Sainsbury’s said the move will create a “multi-product, multi-channel” business with around 2,000 stores, concessions and click-and-collect outlets.
Sainsbury’s chairman David Tyler said: “The combined business will offer a multi-product, multi-channel proposition, with fast delivery networks, which we believe will be very attractive to customers and which will create value to both sets of shareholders.”
Home Retail Group chairman John Coombe added: “Argos is both an icon of the British high street and also a leader in the digital transformation of UK retailing.
“We are pleased that Sainsbury’s has recognised our progress and our potential with its recommended acquisition of Home Retail Group.”
The deal will see Sainsbury’s pay 0.321 new shares and 55p per share in cash to buy Argos, and will see Home Retail Group shareholders hold 12% of the combined business.
The supermarket said the agreement should be completed in the third quarter of this year.
Sainsbury’s said it will roll out an existing agreement to locate Argos concessions in its supermarkets.
Up to 200 standalone Argos stores out of a portfolio of 845 may close as Sainsbury’s streamlines the business, according to reports.
Since he became chief executive of Home Retail Group in 2014, John Walden has worked to transform the catalogue retail chain into a cutting-edge digital shopping operation. Customers can now order from in-store tablet computers and can pick up products through its click-and-collect service.

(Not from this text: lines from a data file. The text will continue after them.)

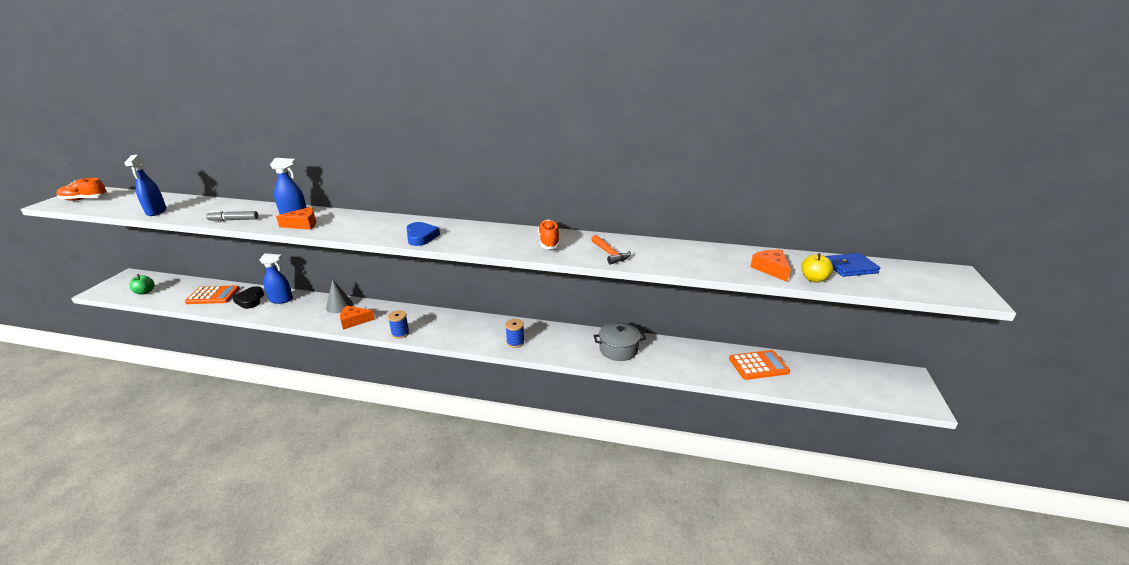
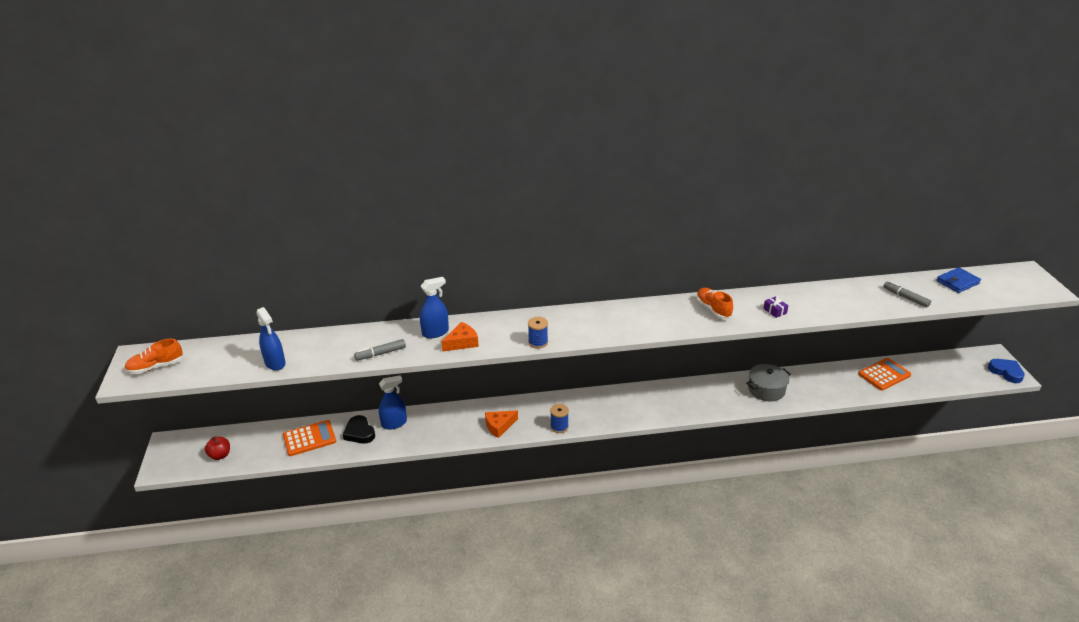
camera: 20 degrees left, 5 degrees up
green apple [130,274,155,295] -> red apple [205,437,230,460]
grey cone [326,279,353,313] -> none
blue heart [406,222,440,246] -> blue heart moved to [988,359,1025,383]
blue spool [505,319,525,348] -> blue spool moved to [528,317,548,349]
orange hammer [591,235,631,265] -> purple gift [763,296,788,318]
orange cheese [750,250,791,282] -> grey marker [883,281,931,308]
yellow apple [801,253,833,282] -> none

Sainsbury’s said the enlarged group will provide a “combination of product range, location, speed and flexibility across food, clothing and general merchandise”.
The supermarket said it expects to save at least £160 million in the third full year after the deal is complete.
The deal comes as the supermarket sector remains locked in a price war, which has seen majors such as Sainsbury’s and Tesco battle to maintain market share against discounters Aldi and Lidl.
The grocery sector has seen prices fall for more than a year.
The industry sees the deal by Sainsbury’s chief executive Mr Coupe, who took over from its previous successful boss Justin King in July 2014, as a bold move in a sector that is struggling to regain its equilibrium.
Bernstein analyst Bruno Monteyne said: “From a business point of view, the concerns about ‘Argos being a troubled business set for sustained decline’ remain fully valid and that will remain a risk factor hanging over the Sainsbury’s shares in the coming years.”
Shares in the supermarket slipped 2% in morning trading.
Earlier this month South African rival Steinhoff abandoned its own £1.4 billion pursuit, leaving the ground clear for Sainsbury’s to negotiate with Home Retail Group on its own.
Home Retail Group sold its other remaining business, the DIY chain Homebase, to Australian conglomerate Wesfarmers for £340 million in February.